• TASK BRIEF: Every record needs to be repeated exactly; its pictures do not.

:: DATA FOR ANALYSIS ::

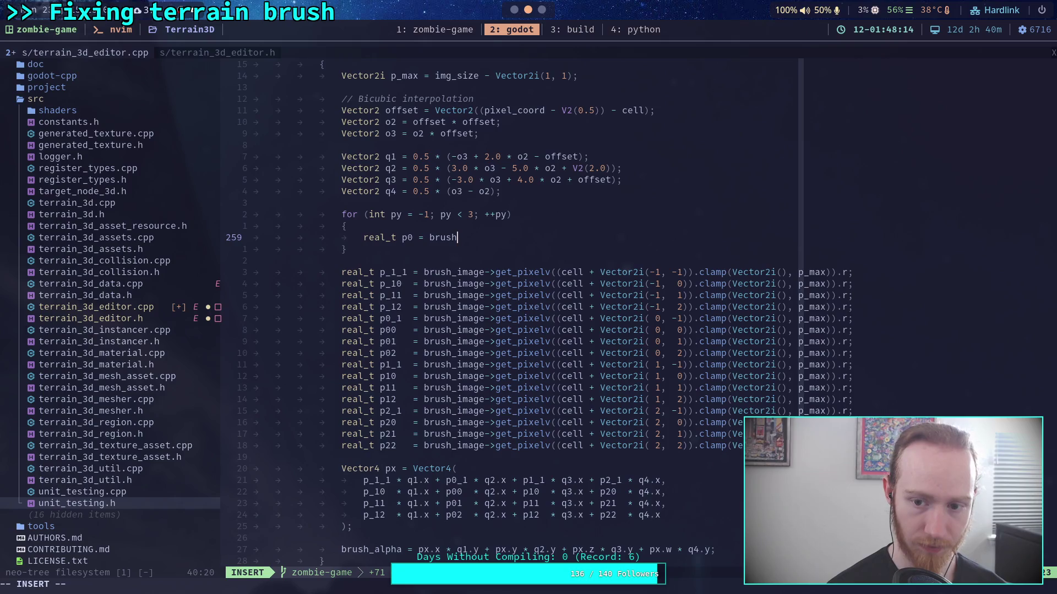
pyautogui.press('Escape')
# Replace the partial p0 line with the four cut p_1x sample lines
pyautogui.press('j')
pyautogui.press('j')
pyautogui.press('j')
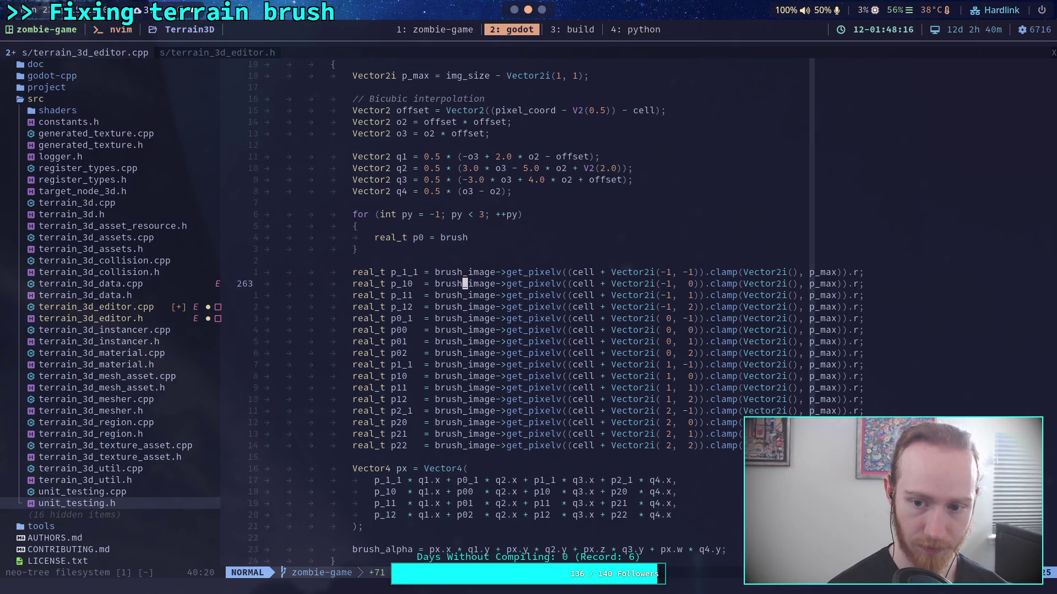
pyautogui.press('shift+v')
pyautogui.press('j')
pyautogui.press('j')
pyautogui.press('j')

:::

• REPLY:
pyautogui.press('Escape')
# Replace the partial p0 line with the four cut p_1x sample lines
pyautogui.press('j')
pyautogui.press('j')
pyautogui.press('j')
pyautogui.press('shift+v')
pyautogui.press('j')
pyautogui.press('j')
pyautogui.press('j')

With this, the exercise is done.